9 thoughts on “Muslim-tribalism

  1. Lucid, logical and brilliantly written.

    I was preparing an article on the same malaise but it has been made redundant by this superb piece.

    1. A brilliant discourse.

      Dr Sir Muhammad Iqbal, philosopher and a poet of Indo-Pakistan, asks a question in one of his poetry verse, ” you can be afghan, wahabi, ahmady, shia or sunny. You can be all that but are you really a Muslim? “

  2. If tribes remained as tribes and behaved accoring to Islamic principles, would tribalism then be a positive thing? As we know family is very important and knowledge of one’s identity and heritage is also crucial in Islam. Perhaps we are wrongly looking at the word ‘tribe’ as a negative. In the same way a very extended family ( grandparents, parents etc living with adult children) is seen as an oddity in the western world so too does belonging to a tribe seem like a primitive trait. Quran does say that “We have made you into tribes that you might know each other”. Losing tribal identity may well be detrimental to social cohesion in the very long term.

      1. Arguing against which aspect of tribalism? 1 or 2?
        1. The state or fact of being organized in a tribe or tribes.
        2. The behaviour and attitudes that stem from strong loyalty to one’s own tribe or social group:

        Because we can say there are many commendable behaviours and attitudes associated with loyalty to ones social group.
        Better to identify each of the negatives ‘tribalism’ produces. I agree it certainly can produce some negatives among the ignorant. We can then address those definitively, rather than erroneously cast a slur on tribalism as a whole which cannot reasonably be open to question as it is a natural human trait in as much as family is a natural human trait.
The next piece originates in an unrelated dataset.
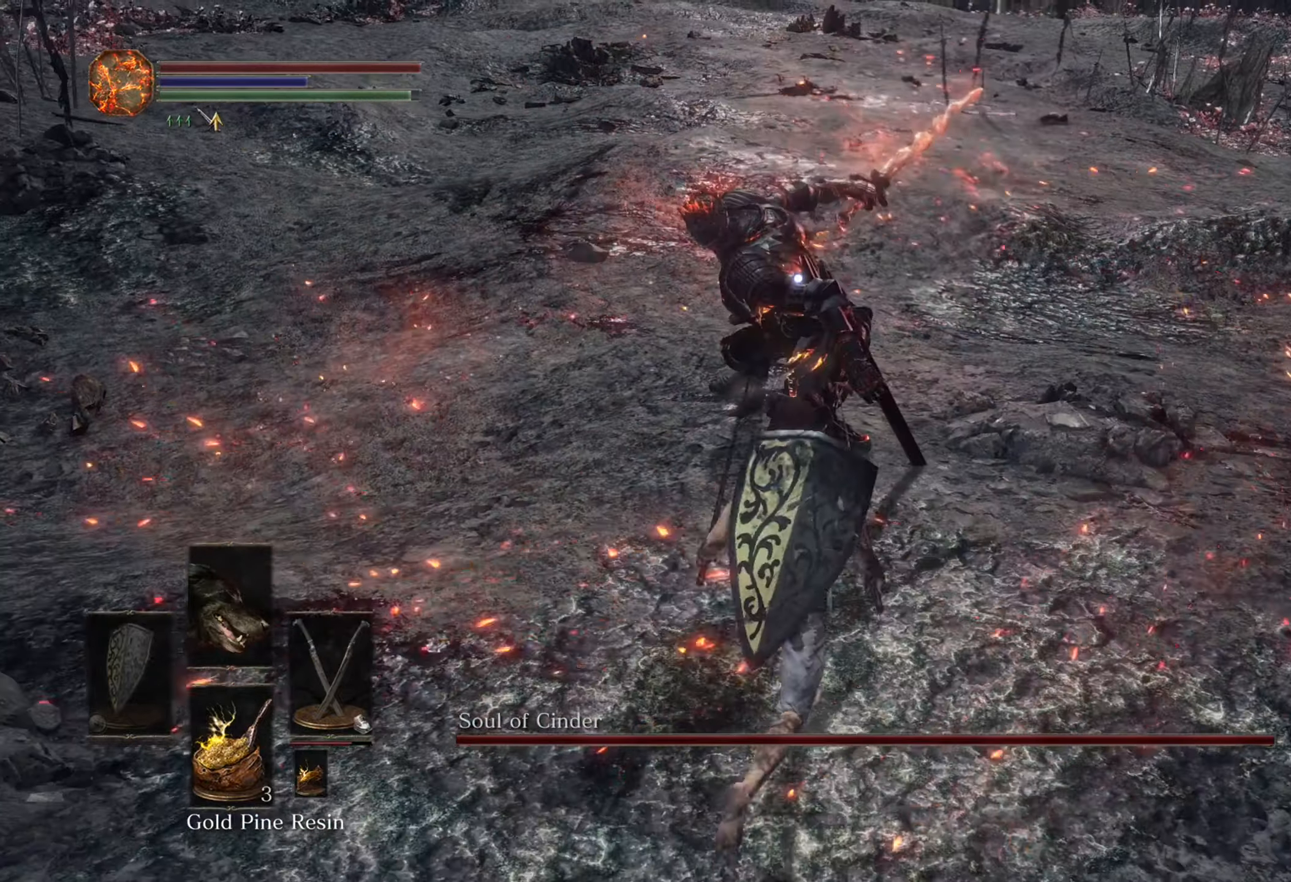
{"buttons": [], "left_stick": "up", "right_stick": "center", "events": []}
  3. Thank you for this well articulated article, yesterday I was trying to explain that to a sister without being able to articulate it well …and here it is

  4. Ibn Khaldun saw the social cohesion or ‘asabiyya within a tribe as a positive. Surely this tribalism is what we would define in today’s day and age as community spirit, a basic form of humanistic altruism. I do not believe that ‘asabiyya is at fault, which I fear seems to be reflected in the article, rather the depths to which ‘asabiyya is applied may be critiqued. Furthermore, a group with similarities will by nature have more affinity for one another than one which does not. Thus naturally, some form of exclusive social cohesion will naturally form within this group.